Wir arbeiten nicht subversiv. Aber wir haben tatsächlich eine Plattform zu bieten. Und es wird auch akzeptiert, dass wir zivilgesellschaftlichen Initiativen im Goethe-Institut die Chance geben aufzutreten. Es ist ja auch immer auch eine Beobachtung seitens der Regierung dabei. Aber innerhalb der eigenen Räume können wir agieren. Daran wird deutlich, was China heute ist. Es ist immer eine Balance der Widersprüche. Letztlich bringen die Systemkritiker die chinesische Gesellschaft mit kleinen Schritten nach vorne. Die Resonanz auf unsere Veranstaltungen – in denen es beispielsweise auch um Umwelt- oder Bildungsthemen geht – ist ausgesprochen groß.

Sie wollen Ihr Netzwerk ausbauen, die Präsenz in China noch verstärken. Trotzdem soll das Goethe-Institut insgesamt sparen. Was heißt das für Ihre Aktivitäten dort?
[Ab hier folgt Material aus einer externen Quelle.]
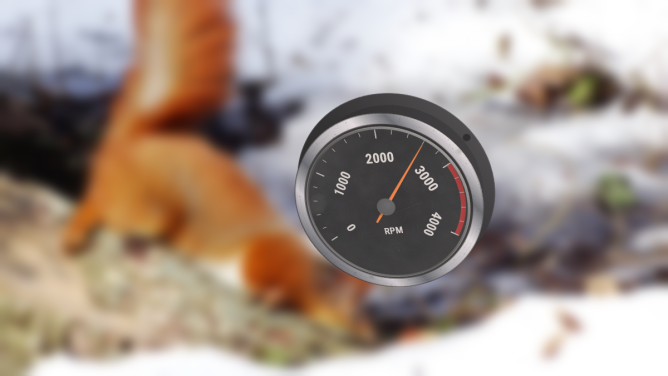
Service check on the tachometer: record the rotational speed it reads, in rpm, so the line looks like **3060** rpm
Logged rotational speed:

Also, für die Arbeit in China bedeutet es eine kritische Phase. Weil wir natürlich jetzt tatsächlich eine Größenordnung erreicht haben, in der wir auch sichtbar sind. Gerade China hat sich in den letzten Jahren zu einem wichtigen Tätigkeitsfeld entwickelt. Da sind die "Schulen, Partner für die Zukunft". Im Rahmen dieses Projekts bilden Goethe-Institute in vielen Ländern Lehrer aus - für die einheimischen Schulsysteme und mit dem Ziel, dort deutsche Sprachabteilungen einzurichten. Dies sind die sogenannten "PASCH"- die Partnerschulen. Davon gibt es in China inzwischen fünfundsiebzig. Wenn wir die aber jetzt nicht stabilisieren können, dann wäre eine kritische Situation erreicht - mit Blick auf die große Zahl von Deutschlernern, die mit Energie und Begeisterung dieses Deutschland und seine Sprache aufnehmen. Wir haben die Initiative erfolgreich gestartet. Aber jetzt muss sie verstetigt werden.